Cette souche virale, qui a fait repartir les cas de Covid-19 dans de nombreuses régions du monde, pourrait en effet mettre en péril la belle reprise économique américaine.

L’autre préoccupation, ce sont les prix, qui grimpent désormais à leur rythme le plus rapide depuis 13 ans.

Cette forte inflation (+3,9% sur un an en mai, selon l’indice PCE suivi par la Fed, +5,4% en juin, selon l’indice CPI) suscite toujours beaucoup d’inquiétudes, d’autant plus qu’elle devrait durer encore plusieurs mois au moins.

Le président de la Fed, Jerome Powell, répète cependant que cet emballement ne devrait être que temporaire, et ralentir ensuite. Comme beaucoup d’économistes, il anticipe une stabilisation de l’inflation à moyen-terme autour de 2%, cible de la Fed.

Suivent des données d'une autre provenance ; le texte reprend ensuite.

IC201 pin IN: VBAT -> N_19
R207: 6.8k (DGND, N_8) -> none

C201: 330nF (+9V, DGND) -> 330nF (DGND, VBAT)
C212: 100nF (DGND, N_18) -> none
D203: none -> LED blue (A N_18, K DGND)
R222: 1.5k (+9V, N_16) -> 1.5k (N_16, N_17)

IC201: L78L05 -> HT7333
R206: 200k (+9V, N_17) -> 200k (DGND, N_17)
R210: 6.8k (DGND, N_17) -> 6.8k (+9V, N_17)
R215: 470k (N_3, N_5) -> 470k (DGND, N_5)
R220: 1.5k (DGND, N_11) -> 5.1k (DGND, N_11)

Les responsables de la Banque centrale devraient ainsi continuer « à débattre d’un changement de politique important, qui est compliqué par un cycle économique atypique (…), en proie à l’augmentation mondiale des cas de Covid liée au variant Delta », relève Kathy Bostjancic, économiste pour Oxford Economics.

« Les principaux indicateurs économiques décrivent une expansion économique inégale, au moment où les perturbations de la chaîne d’approvisionnement restreignent l’activité du côté de l’offre », ajoute-t-elle.

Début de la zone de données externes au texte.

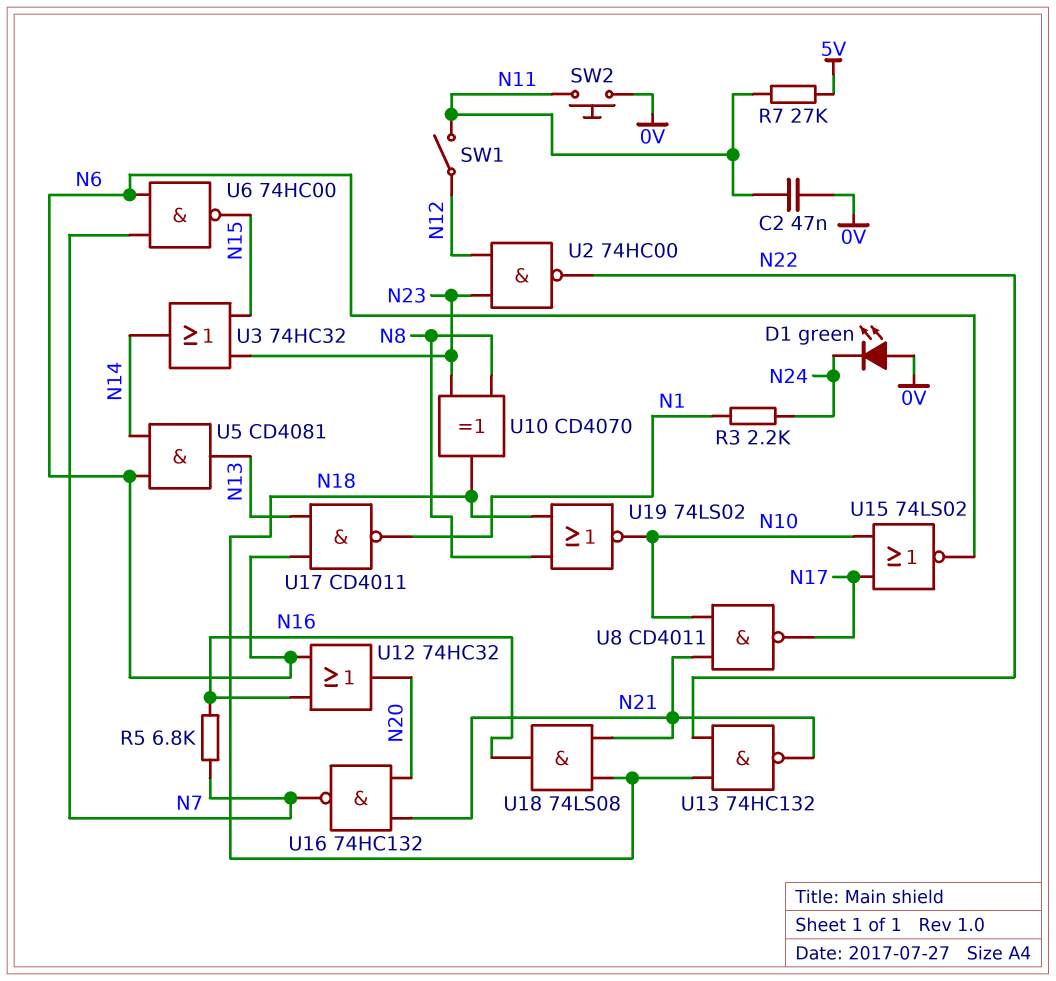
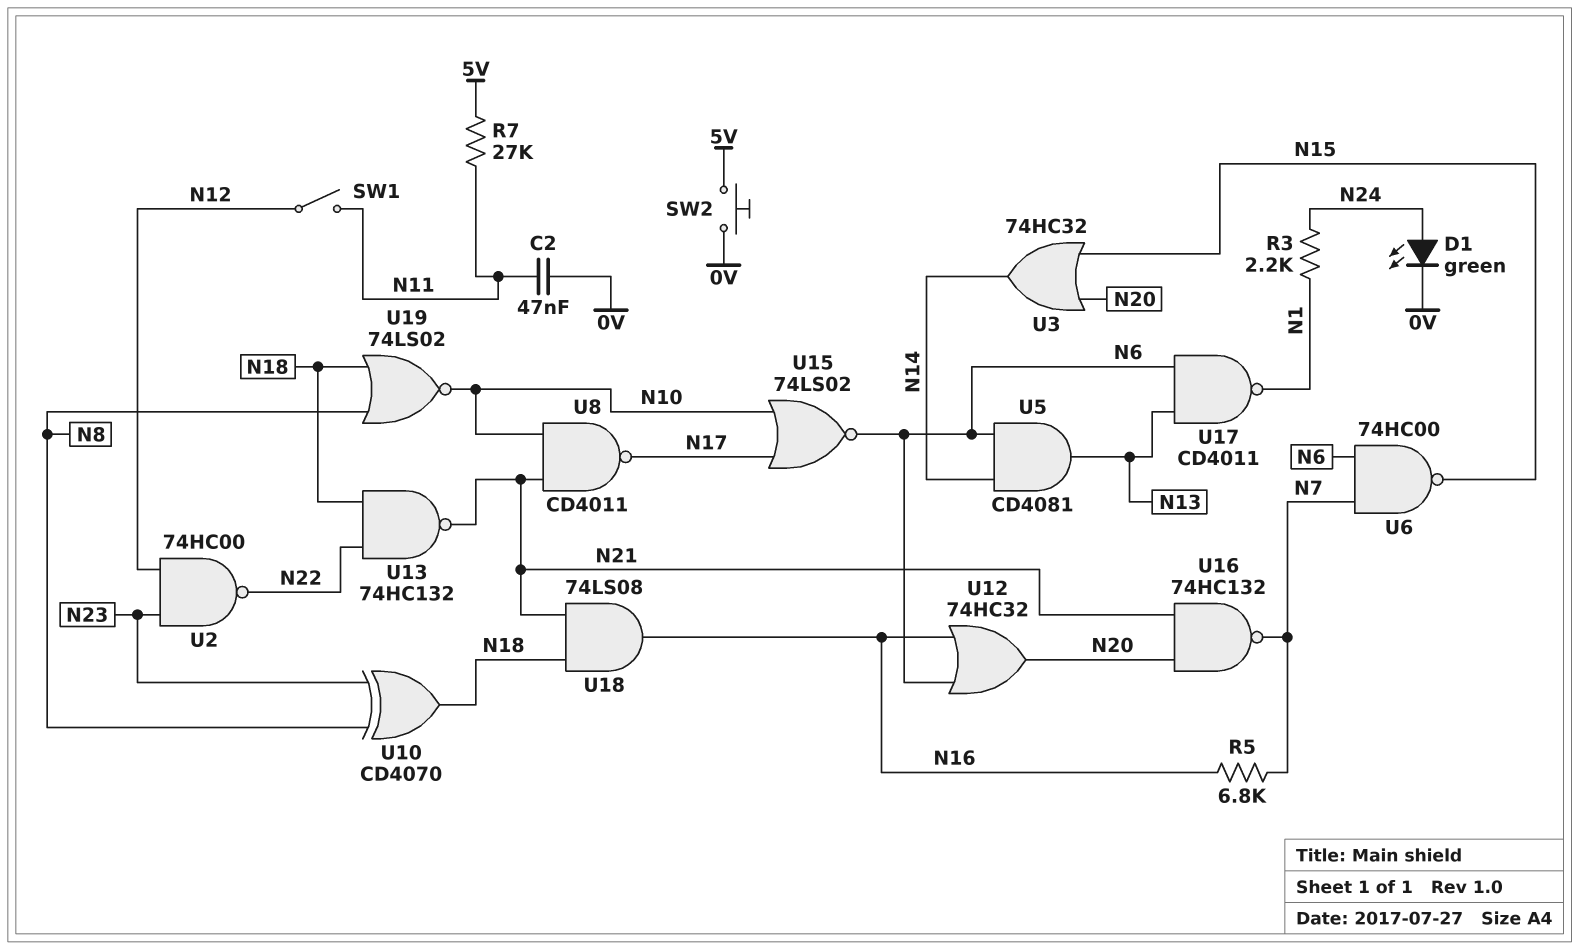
D1: LED green (A 0V, K N24) -> LED green (A N24, K 0V)
SW2: button (0V, N11) -> button (0V, 5V)
U3: OR 74HC32 (in N15, in N23, out N14) -> OR 74HC32 (in N15, in N20, out N14)

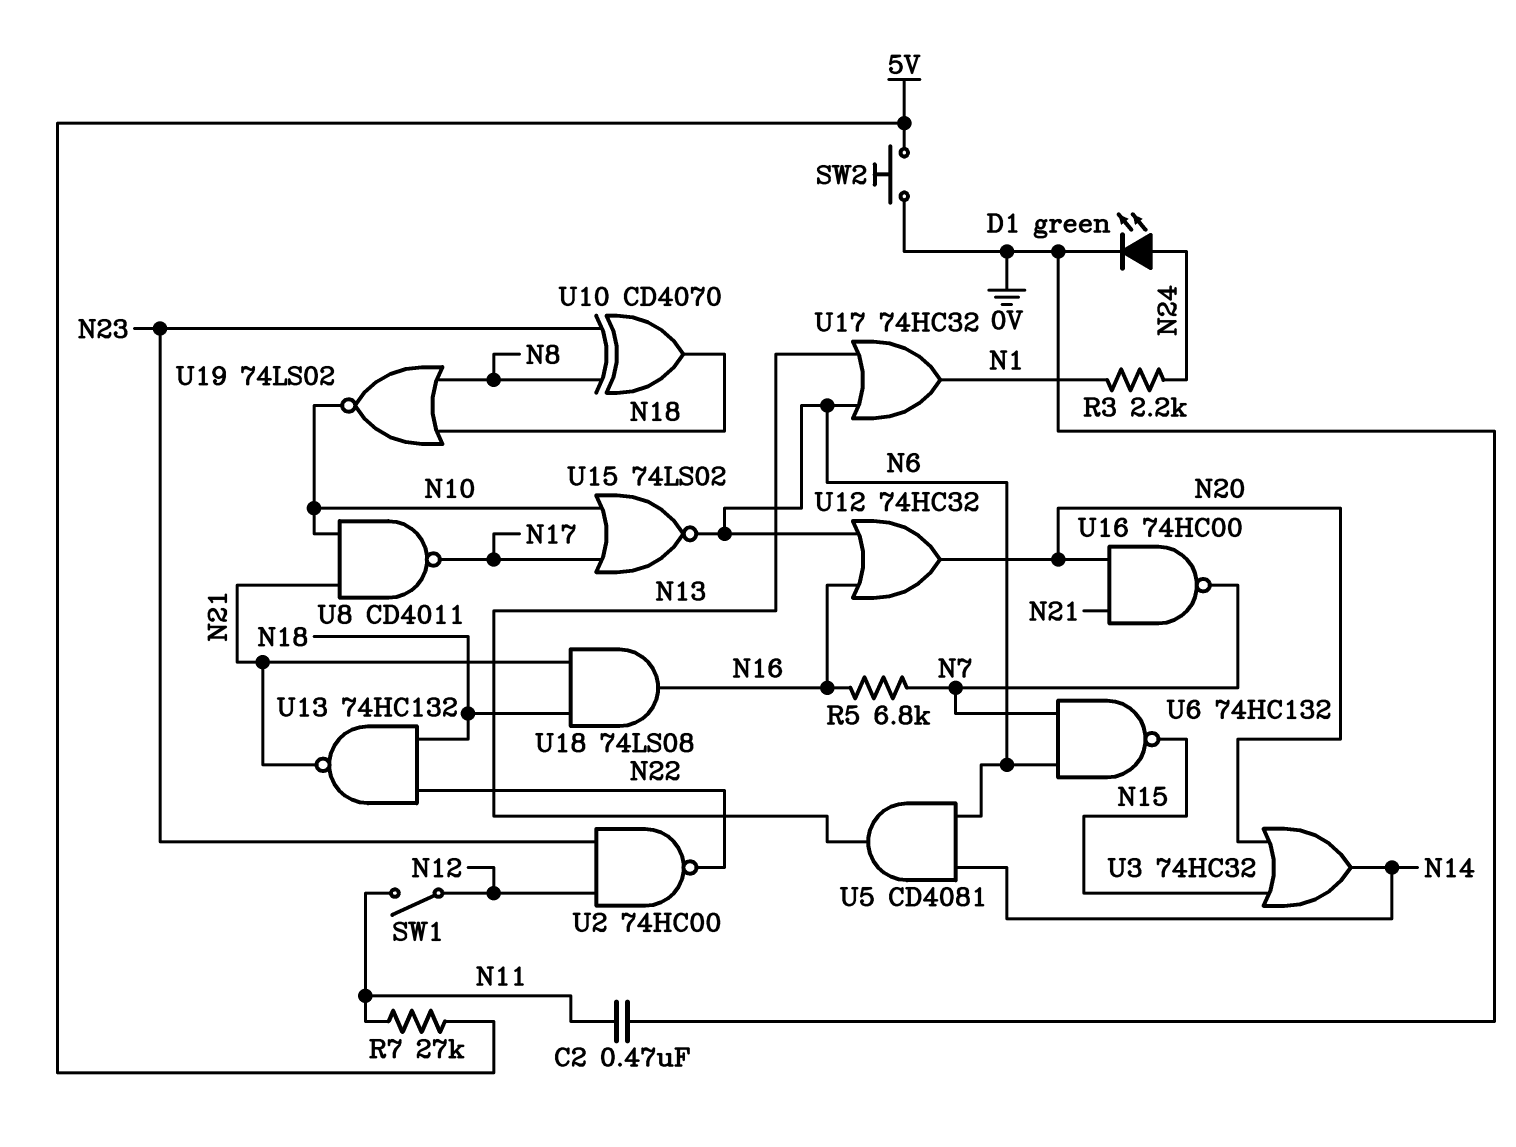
C2: 47nF (0V, N11) -> 470nF (0V, N11)
U6: NAND 74HC00 (in N6, in N7, out N15) -> NAND 74HC132 (in N6, in N7, out N15)
U16: NAND 74HC132 (in N20, in N21, out N7) -> NAND 74HC00 (in N20, in N21, out N7)
U17: NAND CD4011 (in N6, in N13, out N1) -> OR 74HC32 (in N6, in N13, out N1)

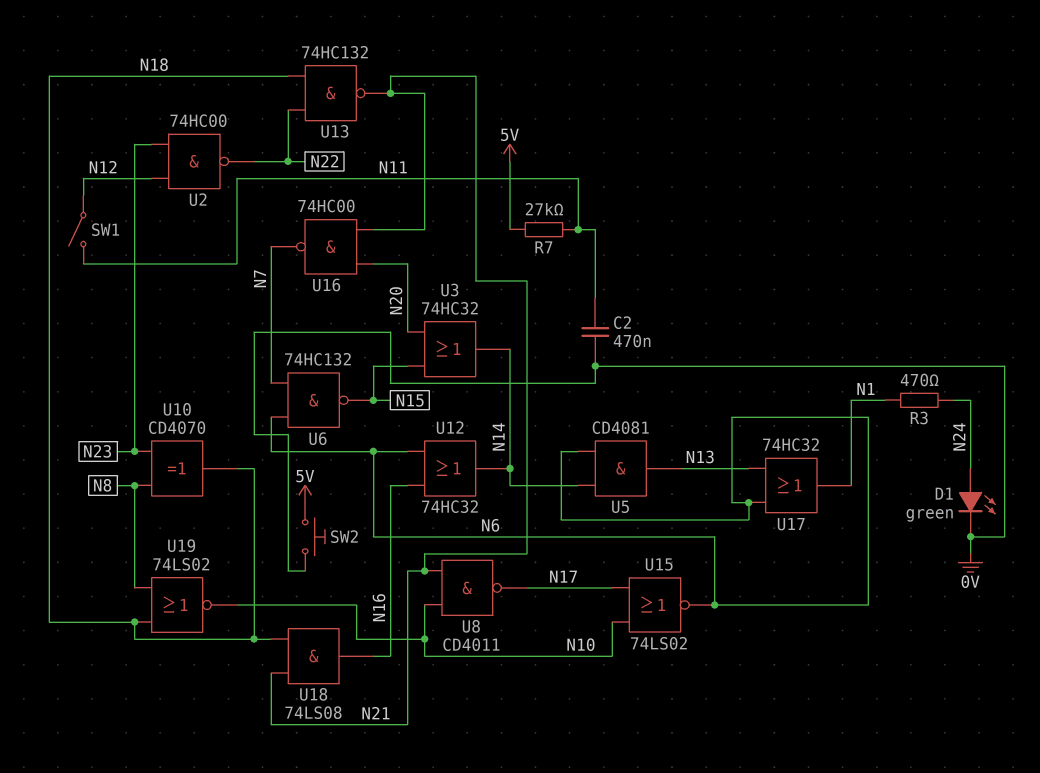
R3: 2.2k (N1, N24) -> 470 (N1, N24)
R5: 6.8k (N7, N16) -> none
U12: OR 74HC32 (in N6, in N16, out N20) -> OR 74HC32 (in N6, in N16, out N14)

– « Pas encore de feuille de route » –

Il est donc sans doute trop tôt pour que l’institution monétaire donne des détails sur la date ou le rythme auxquels elle envisage de réduire son soutien à l’économie américaine.

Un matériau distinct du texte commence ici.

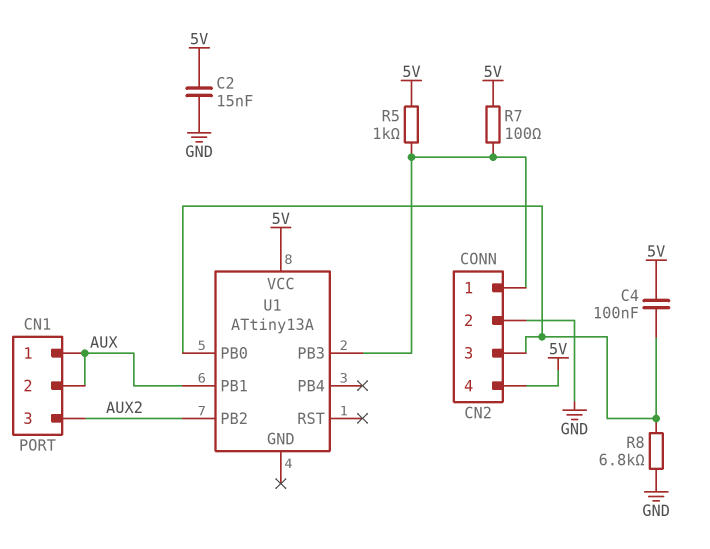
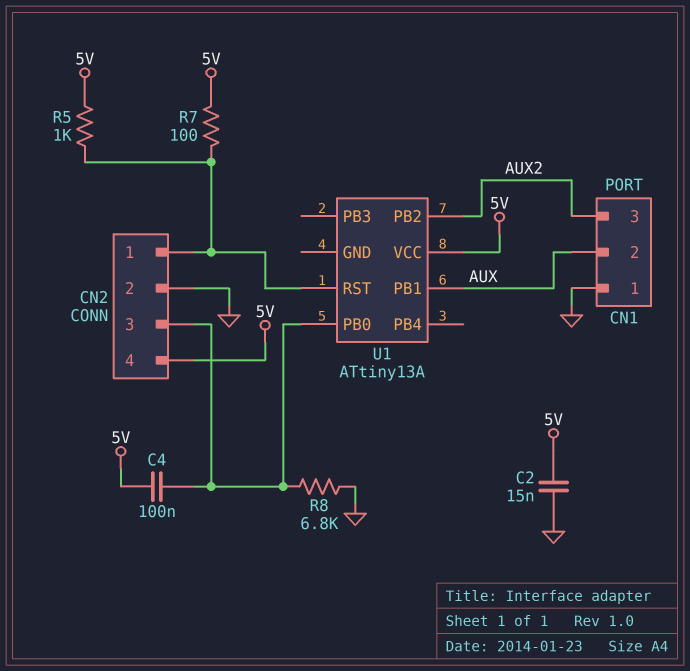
CN1 pin 1: AUX -> GND
U1 pin PB3: CN2/1 -> none
U1 pin RST: none -> CN2/1

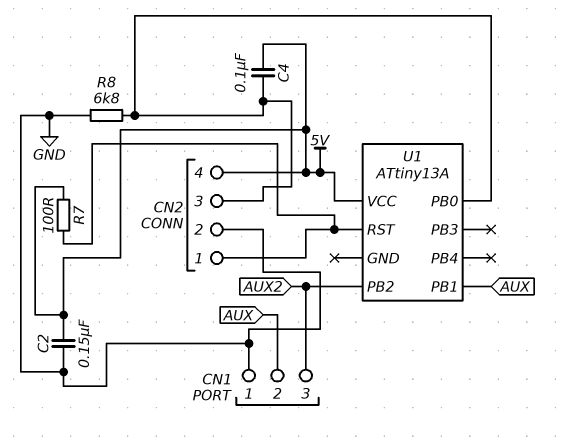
C2: 15nF (5V, GND) -> 150nF (5V, GND)
R5: 1k (5V, CN2/1) -> none

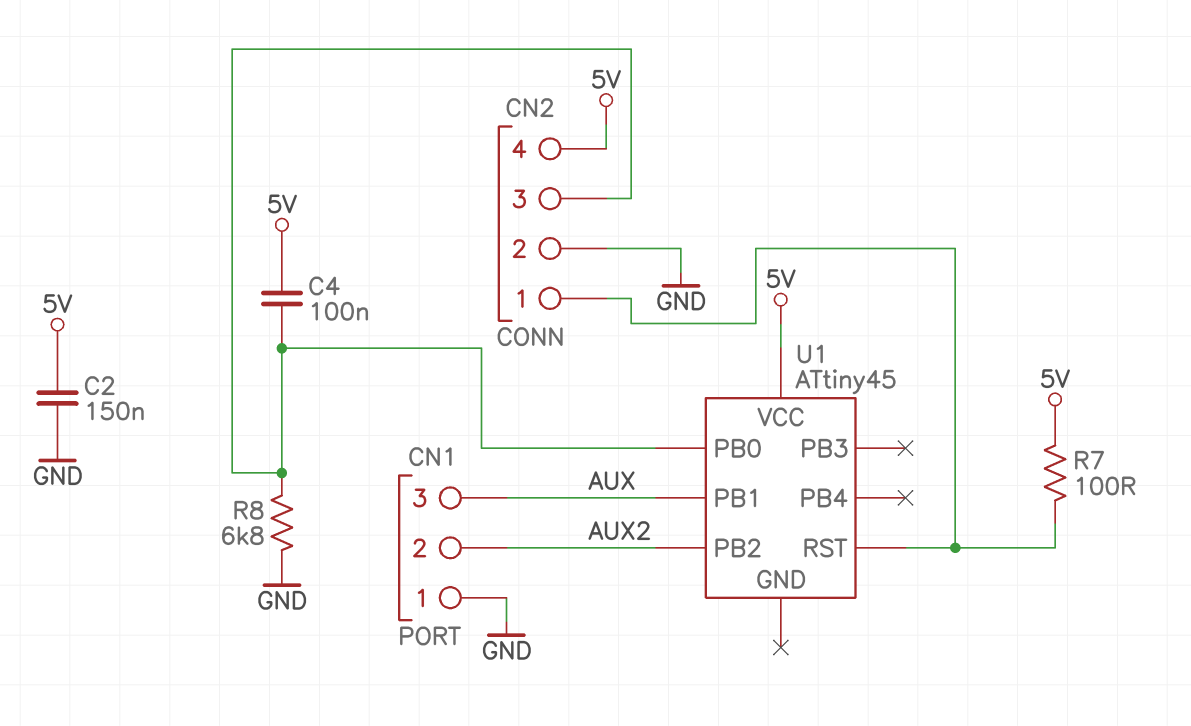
CN1 pin 2: AUX -> AUX2
CN1 pin 3: AUX2 -> AUX
U1: ATtiny13A -> ATtiny45

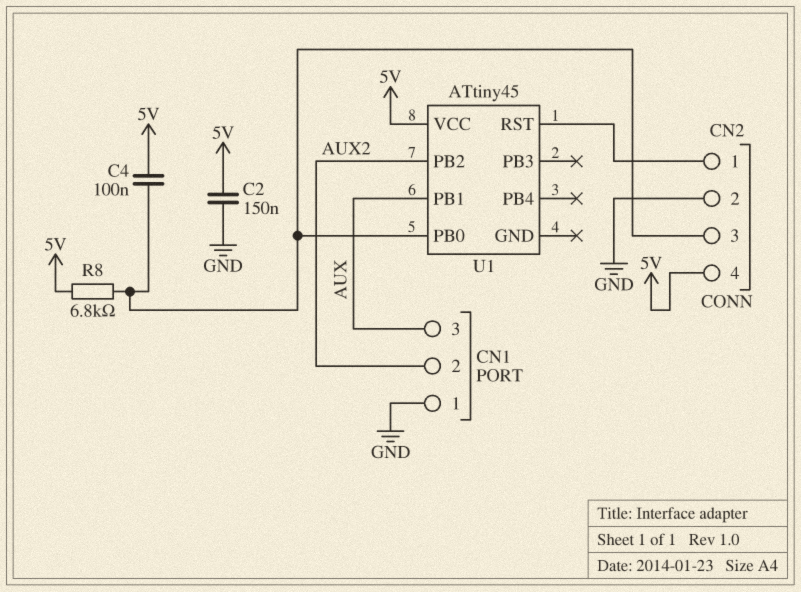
R7: 100 (5V, CN2/1) -> none
R8: 6.8k (CN2/3, GND) -> 6.8k (5V, CN2/3)

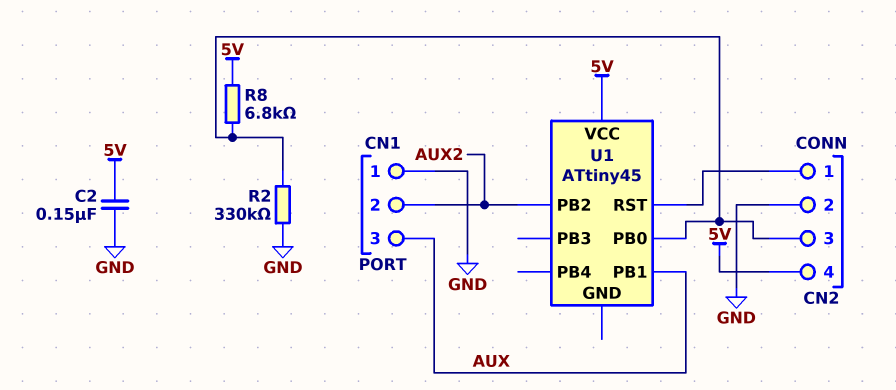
C4: 100nF (5V, CN2/3) -> none
R2: none -> 330k (CN2/3, GND)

Depuis le début de la pandémie, en effet, ses taux sont situés dans une fourchette de 0 à 0,25%, et elle achète chaque mois pour 120 milliards de dollars de bons du Trésor et de titres adossés à des créances hypothécaires.

Ces plans pour diminuer ce soutien monétaire pourraient plutôt être annoncés fin août, lors de la réunion mondiale des banquiers centraux à Jackson Hole (Wyoming), ou fin septembre, lors de la réunion suivante du comité monétaire de la Fed, estiment les analystes.

« Le président Powell va réitérer son souhait de voir des améliorations supplémentaires », anticipe Diane Swonk, estimant qu' »il n’y a pas encore de feuille de route ».

Car les responsables de la Réserve fédérale américaine veulent, pour commencer à resserrer leur politique monétaire, être en mesure de constater les progrès réalisés.

Or, sur le front de l’emploi, Jerome Powell a récemment rappelé que « le chemin reste long » avant de retrouver le plein emploi, le taux de chômage étant encore de 5,9% en juin, contre 3,5% avant la crise, le niveau le plus bas en 50 ans.

Par ailleurs, la croissance du produit intérieur brut (PIB) pour le deuxième trimestre sera dévoilée jeudi, au lendemain de la réunion de la Fed. Elle est attendue à +8,5%, contre +6,4% au premier trimestre, en rythme annualisé — par rapport au trimestre précédent tout en projetant l’évolution sur l’année entière, mesure privilégiée aux Etats-Unis.

Dans un premier temps, ce sont les achats d’actifs de la Fed qui devraient être réduits, à partir de début 2022, et à hauteur de 15 milliards de dollars de moins chaque mois pendant 15 mois, selon Kathy Bostjancic.

Les taux, eux, pourraient commencer à être relevés en 2023, souligne-t-elle, comme anticipé par les responsables de la Fed lors de leur dernière réunion, mi-juin. Ils avaient alors revu à la hausse leurs prévisions de croissance.